Original post date: Thursday, April 19, 2007

In English: Many dishes, many diseases.

I thought this saying would be a perfect follow-up to yesterday's proverb, Cibus non qui plurimus, sed qui suavissimus, "Food: not the largest quantity but the most pleasant." If you ignore that good advice, you can probably expect to run into the danger pointed out in today's saying.

As someone who had dinner at Old Chicago Pizza (yes, I really did eat an entire spinach-artichoke calzone!), I might be learning this lesson myself later tonight!
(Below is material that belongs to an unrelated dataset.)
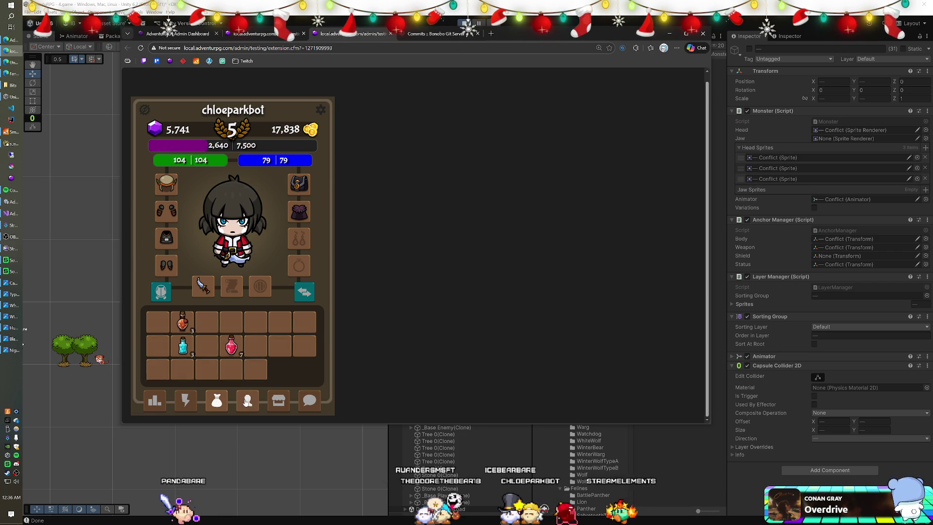
{"action": "left_click", "coordinate": [301, 325]}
It's worth noting a very important grammatical feature of today's proverb. The phrase multa fercula, "many dishes," is neuter plural, so it is ambiguously either nominative or accusative. When you look at the other phrase, multos morbos, "many diseases," you can see that it is unambiguously accusative. With morbos as the accusative object of an implied verb, you are left with fercula as the nominative subject of an implied verb: "many dishes bring on many diseases," or something like that.

The Latin word ferculum is actually derived from the verb ferre, "to carry," the idea being that the ferculum is the tray or dish on which the food is carried (the word is not limited to food: the ferculum is a tray or litter that can be used for all kinds of purposes). So, ferculum is closer to the idea of a "course" of food rather than a single dish, in the sense that a single tray could be carried out with a variety of foods on the tray, which constituted that particular "course" of the meal.

Yet even though ferculum is more precisely a course rather than a dish, I chose to use the word "dish" in the English translation of today's saying in order to get the nice English word-play between "dish" and "disease." Given the many times I've had to sacrifice the Latin word-play when translating a saying into English, it's nice to be able to get some extra word-play in this particular English translation, as if by way of compensation!

Of course with the multa...multos and the alliterative multos morbos, there's still plenty of word-play in the Latin too:

79. Multa fercula, multos morbos.

The number here is the number for this proverb in Latin Via Proverbs: 4000 Proverbs, Mottoes and Sayings for Students of Latin.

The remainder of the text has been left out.